Masahiro Asami received B.S. (1978) and M.S. (1980) from the University of Tokyo. After receiving M.S., he joined Fuji Photo Film Co. Ltd. (shifted to FUJIFILM Corp. in 2006) and started his research work in silver halide photographic science. He was promoted to Senior Research Associate in 2001. Then in 2006, he moved to Intellectual Property Division as General Manager, and in 2008 he was promoted to Corporate Vice President. Since 2009 he was appointed as General Manager of Frontier Core Technology Laboratories. His research interests cover not only physics of photosensitive microcrystal but also material science for development of highly functional films.

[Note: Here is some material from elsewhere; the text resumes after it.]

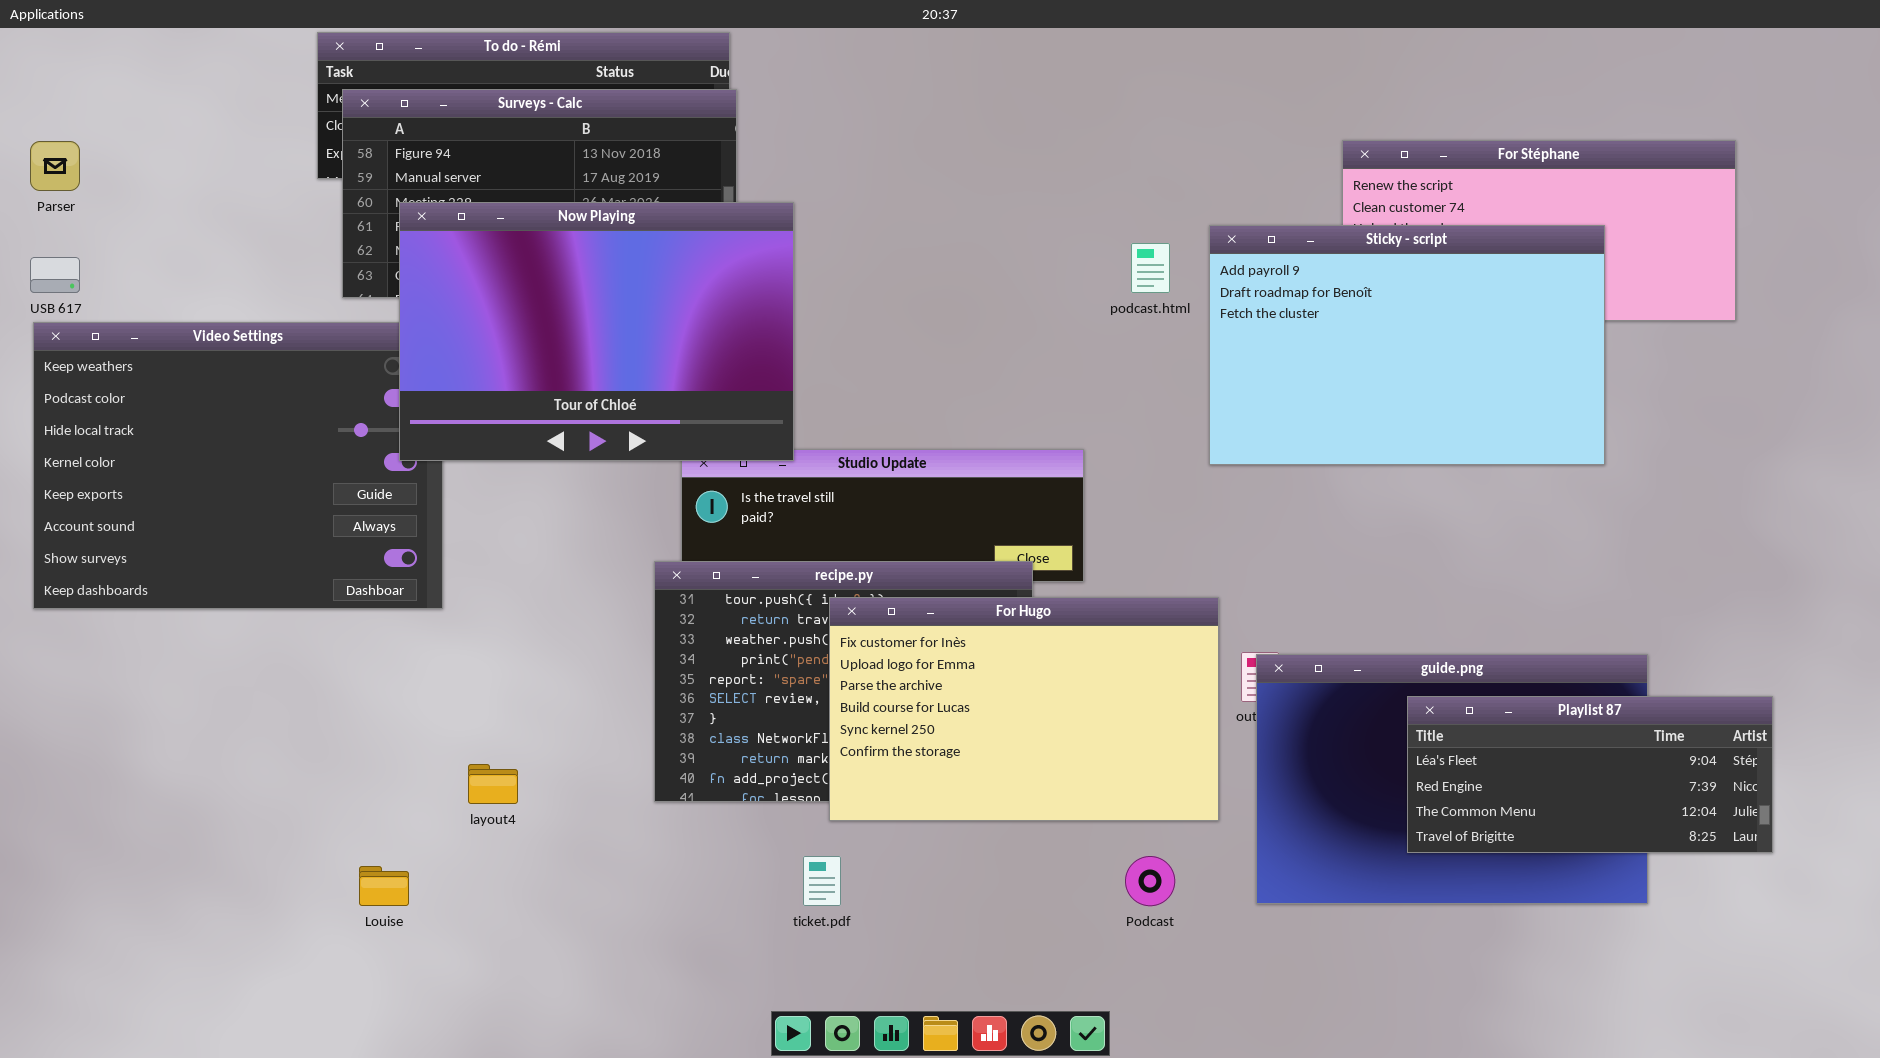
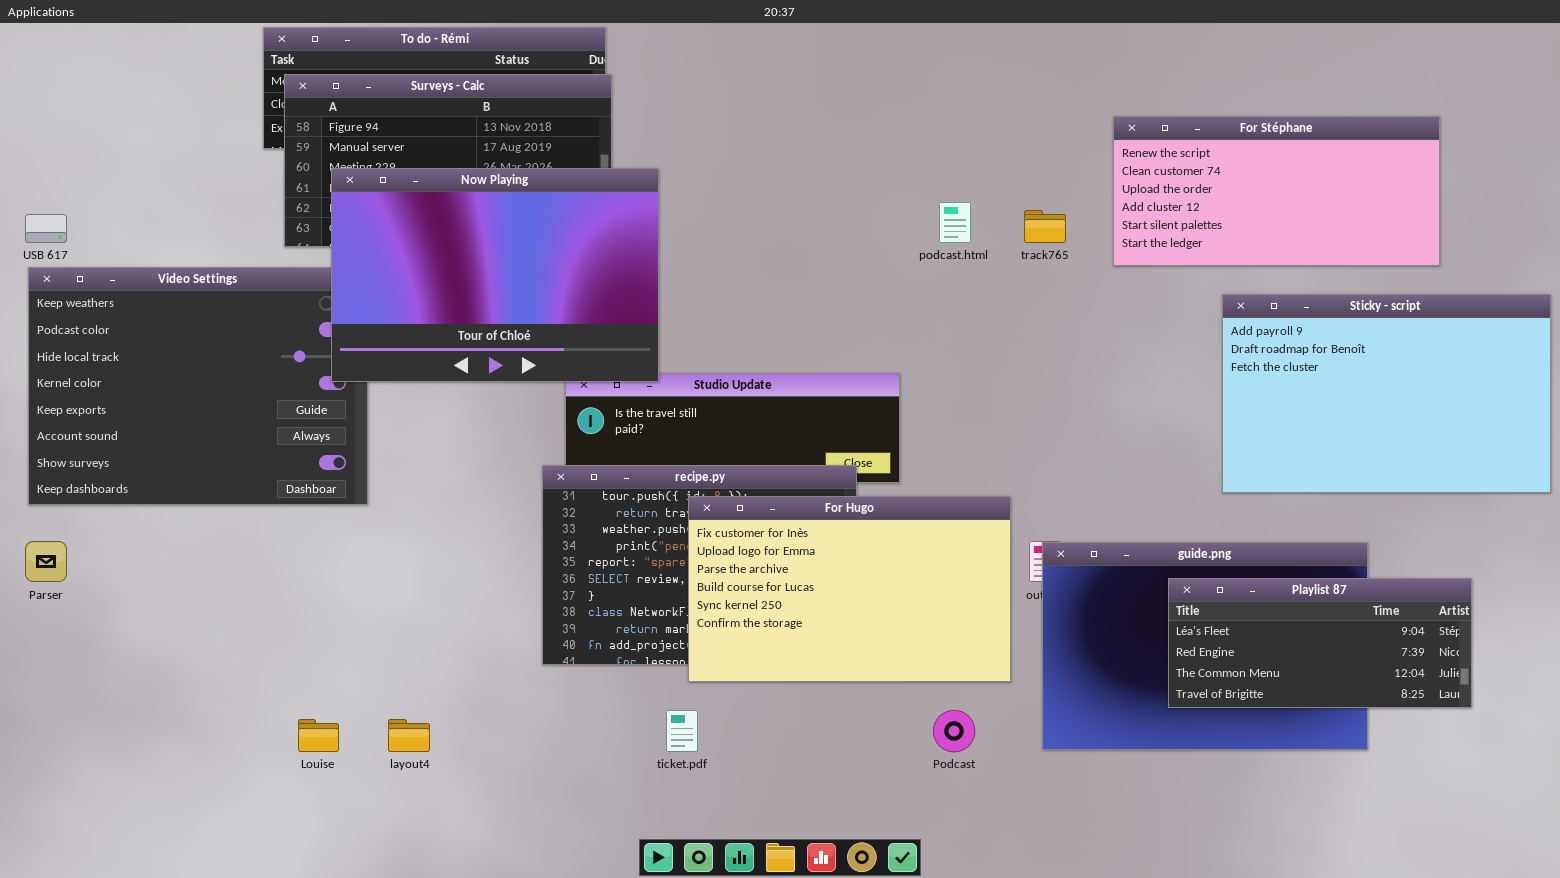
Parser: [30,141,80,191] -> [25,541,67,582], moved
Sticky - script: [1209,225,1605,465] -> [1222,294,1551,493], moved
layout4: [468,764,518,804] -> [388,719,430,752], moved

After two years of undergraduate studies in the laboratory of the late Professor John A. Osborn at the University of Strasbourg (France), Clément Mazet carried out his PhD research work under the guidance of Professor Lutz H. Gade in the same University.  In 2003, he moved to Basel (Switzerland) where he worked as a post-doctoral fellow in the group of Professor Andreas Pfaltz.  In 2006 he was awarded a Marie Curie International Outgoing Fellowship** and spent nearly two years working with Professor Eric N. Jacobsen at Harvard University (MA, USA).  He joined the Organic Chemistry Department of the University of Geneva in November 2007 to build up his independent research group as a ‘Maître Assistant’. In 2011, he was awarded a prestigious Swiss National Foundation Professorship (SNF Professorship). He currently assumes the chairmanship of conferences organization of the Department of Organic Chemistry.  His research interests include mechanistic and synthetic chemistry with particular emphasis on asymmetric catalysis.